Pyspark allows us to process files in a big data/ Hadoop environment. I showed in another post how Pyspark can be started and how it can be used.
The concept of Pyspark is very interesting. It allows us to circumvent the limitations of the mapreduce framework. Mapreduce is somewhat limiting as we have two steps: the map phase where records are processed and a reduce phase where aggregates are processed.
Pyspark has more flexibility as we may mix both phases: first a mapping, then reduce, then going back to mapping.

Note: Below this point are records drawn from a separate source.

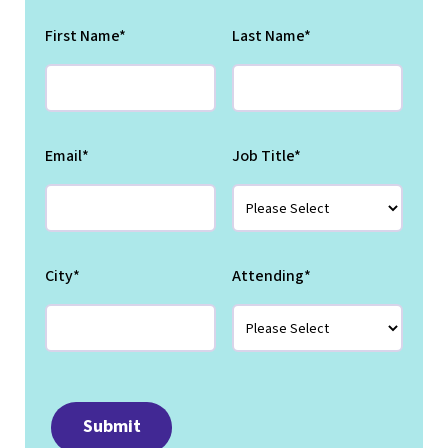
First Name
*
Last Name
*
Email
*
Job Title
*
City
*
Attending
*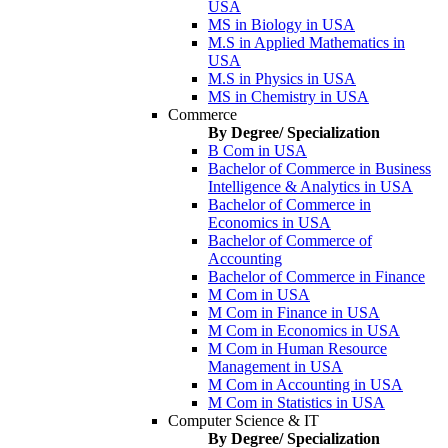
USA
MS in Biology in USA
M.S in Applied Mathematics in
USA
M.S in Physics in USA
MS in Chemistry in USA
Commerce
By Degree/ Specialization
B Com in USA
Bachelor of Commerce in Business
Intelligence & Analytics in USA
Bachelor of Commerce in
Economics in USA
Bachelor of Commerce of
Accounting
Bachelor of Commerce in Finance
M Com in USA
M Com in Finance in USA
M Com in Economics in USA
M Com in Human Resource
Management in USA
M Com in Accounting in USA
M Com in Statistics in USA
Computer Science & IT
By Degree/ Specialization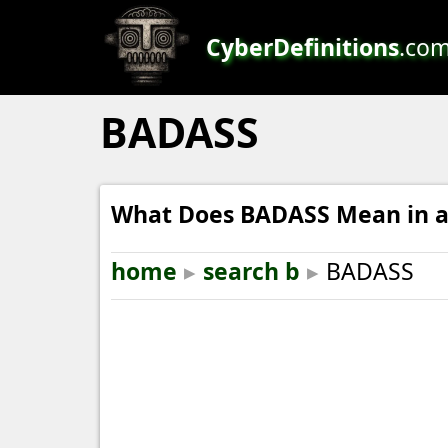
CyberDefinitions
.co
BADASS
What Does BADASS Mean in a
home
▸
search b
▸
BADASS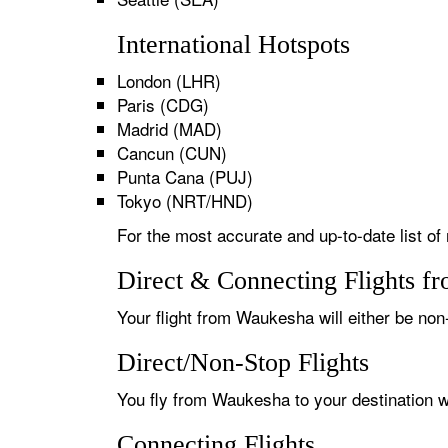
International Hotspots
London (LHR)
Paris (CDG)
Madrid (MAD)
Cancun (CUN)
Punta Cana (PUJ)
Tokyo (NRT/HND)
For the most accurate and up-to-date list of
Direct & Connecting Flights f
Your flight from Waukesha will either be non-
Direct/Non-Stop Flights
You fly from Waukesha to your destination wi
Connecting Flights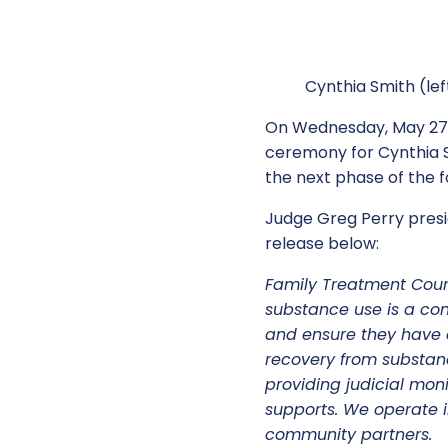
Cynthia Smith (lef
On Wednesday, May 27,
ceremony for Cynthia Sm
the next phase of the
Judge Greg Perry presi
release below:
Family Treatment Cour
substance use is a cont
and ensure they have a
recovery from substan
providing judicial mon
supports. We operate i
community partners.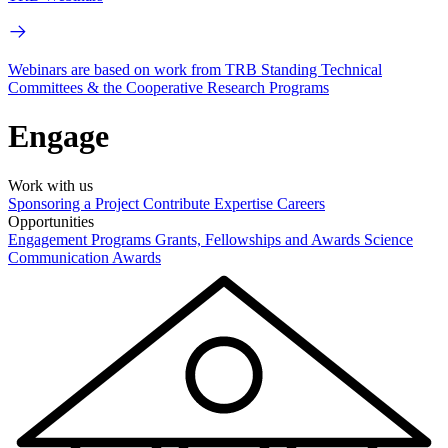
Webinars are based on work from TRB Standing Technical
Committees & the Cooperative Research Programs
Engage
Work with us
Sponsoring a Project
Contribute Expertise
Careers
Opportunities
Engagement Programs
Grants, Fellowships and Awards
Science
Communication Awards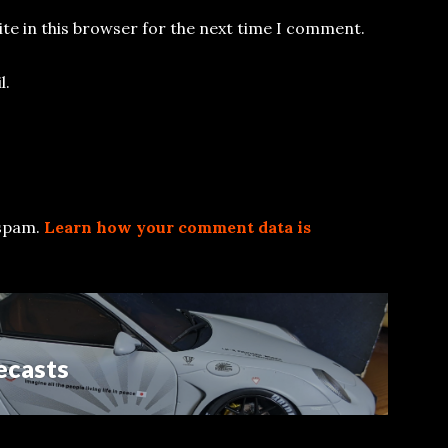
te in this browser for the next time I comment.
l.
 spam.
Learn how your comment data is
ecasts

To show how it works, we start with two files. One file is called “namen” and it has next content:

tom,1
ine,2
paula,3
stella,4
bart,5

A second file is called leeftijd with subsequent content:

1,59
2,58
3,28
4,26
5,22

The two files both have a key (‘1′,’2’,’3’etc.). In the first file, we have a name with the key. In the second file, we have a key with the age attached.
The purpose of my exercise is a join the two files on their key. The results should be a file that contains the name and the age. The programme reads like:

namen=sc.textFile('/user/hdfs/namen')
namen1 = namen.map(lambda line: line.split(',')).map(lambda fields: (fields[1],(fields[1],fields[0])))
leeftijd = sc.textFile('/user/hdfs/leeftijd')
leeftijd1 = leeftijd.map(lambda line: line.split(',')).map(lambda fields: (fields[0],(fields[0],fields[1])))
samen=leeftijd1.join(namen1)
samen1=samen.map(lambda x: (x[1][1][1],x[1][0][1]))
samen1.saveAsTextFile('/user/hdfs/naamleeftijd')

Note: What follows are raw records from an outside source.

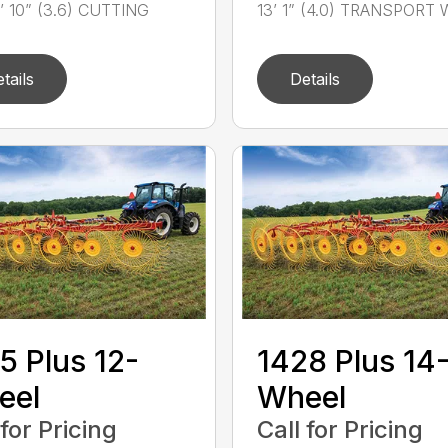
1’ 10” (3.6) CUTTING
13’ 1” (4.0) TRANSPORT W
tails
Details
5 Plus 12-
1428 Plus 14
eel
Wheel
 for Pricing
Call for Pricing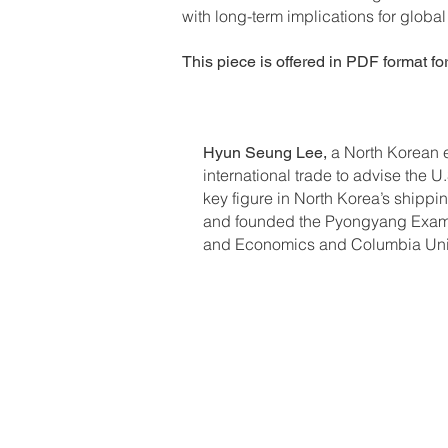
with long-term implications for global s
This piece is offered in PDF format fo
a North Korean e
Hyun Seung Lee,
international trade to advise the
key figure in North Korea’s shipp
and founded the Pyongyang Examin
and Economics and Columbia Univer
Previous Editions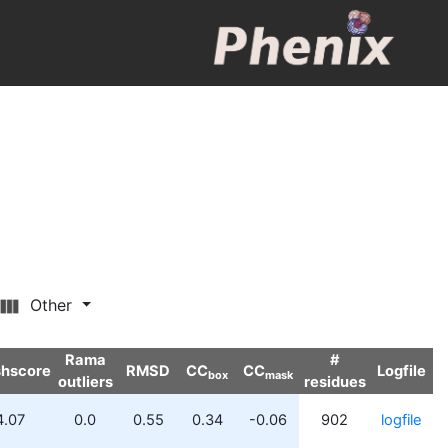
Other
Rama
#
shscore
RMSD
CC
CC
Logfile
box
mask
outliers
residues
4.07
0.0
0.55
0.34
-0.06
902
logfile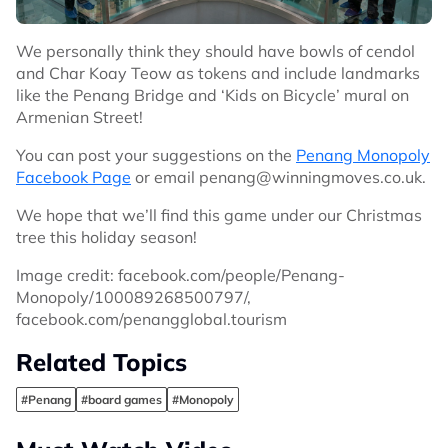
We personally think they should have bowls of cendol
and Char Koay Teow as tokens and include landmarks
like the Penang Bridge and ‘Kids on Bicycle’ mural on
Armenian Street!
You can post your suggestions on the
Penang Monopoly
Facebook Page
or email
penang@winningmoves.co.uk
.
We hope that we’ll find this game under our Christmas
tree this holiday season!
Image credit: facebook.com/people/Penang-
Monopoly/100089268500797/,
facebook.com/penangglobal.tourism
Related Topics
#Penang
#board games
#Monopoly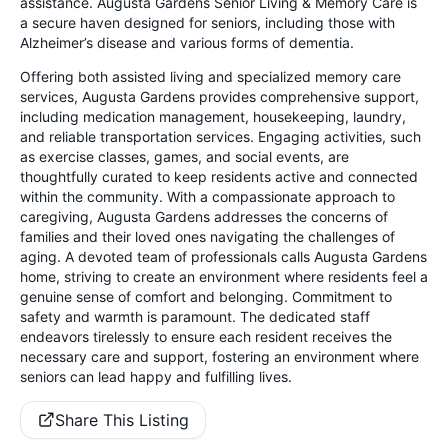
assistance. Augusta Gardens Senior Living & Memory Care is
a secure haven designed for seniors, including those with
Alzheimer’s disease and various forms of dementia.
Offering both assisted living and specialized memory care
services, Augusta Gardens provides comprehensive support,
including medication management, housekeeping, laundry,
and reliable transportation services. Engaging activities, such
as exercise classes, games, and social events, are
thoughtfully curated to keep residents active and connected
within the community. With a compassionate approach to
caregiving, Augusta Gardens addresses the concerns of
families and their loved ones navigating the challenges of
aging. A devoted team of professionals calls Augusta Gardens
home, striving to create an environment where residents feel a
genuine sense of comfort and belonging. Commitment to
safety and warmth is paramount. The dedicated staff
endeavors tirelessly to ensure each resident receives the
necessary care and support, fostering an environment where
seniors can lead happy and fulfilling lives.
Share This Listing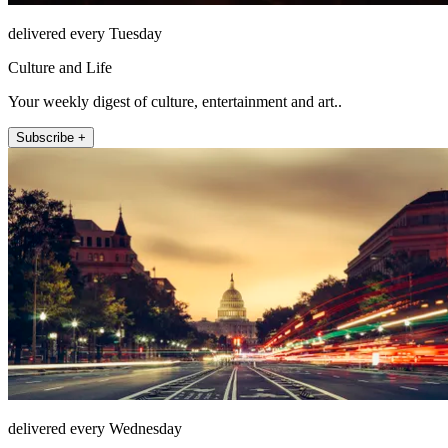
delivered every Tuesday
Culture and Life
Your weekly digest of culture, entertainment and art..
Subscribe +
delivered every Wednesday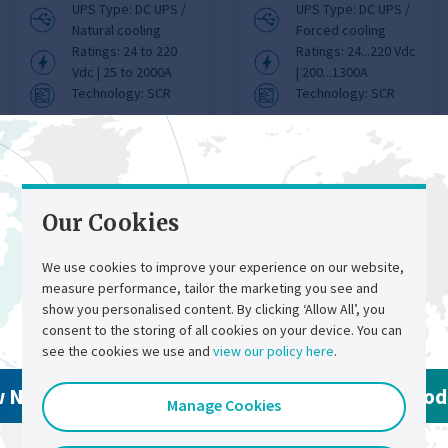
UPS Type: DC UPS /
UPS Type: DC UPS /
Natural cooling
Forced cooling
Ratings: 24 to 220
Ratings: 24...220 Vdc
Vdc | 25 to 2000A
| 200...1300A
Technology: SCR
Technology: SCR
View product details
View product details
Our Cookies
We use cookies to improve your experience on our website,
measure performance, tailor the marketing you see and
Contact Us
Select a region
show you personalised content. By clicking ‘Allow All’, you
consent to the storing of all cookies on your device. You can
see the cookies we use and
view our policy here
.
Chloride®
w North America Products
View Global Pro
Manage Cookies
FP50R DC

Pyspark works with RDD. Very roughly stated, these are tables with rows that may contain data elements or structures with data elements. On these RDD, we have mapping and filter functions that allow to modify a RDD. There are several ways to create such RDD. One possibility is to make use of the “sc” object. It has a method textFile that allows to read a file and store the content as a RDD.

When a file is read, each line is an element. As we have a key and a name in the file namen, we would like to be able to access the key and the name as two separate elements. So the line is split into two fields. in a subsequent step, the key is separated from the remainder of the line.

The same exercise is repeated for the leeftijd file. Also there, we would like to have a key and something that contains the remainder of the values.

We then have 2 RDD, both with a key and additional information. That can then be joined into a new RDD.

We then take the relevant items and write the content to a file on Hadoop.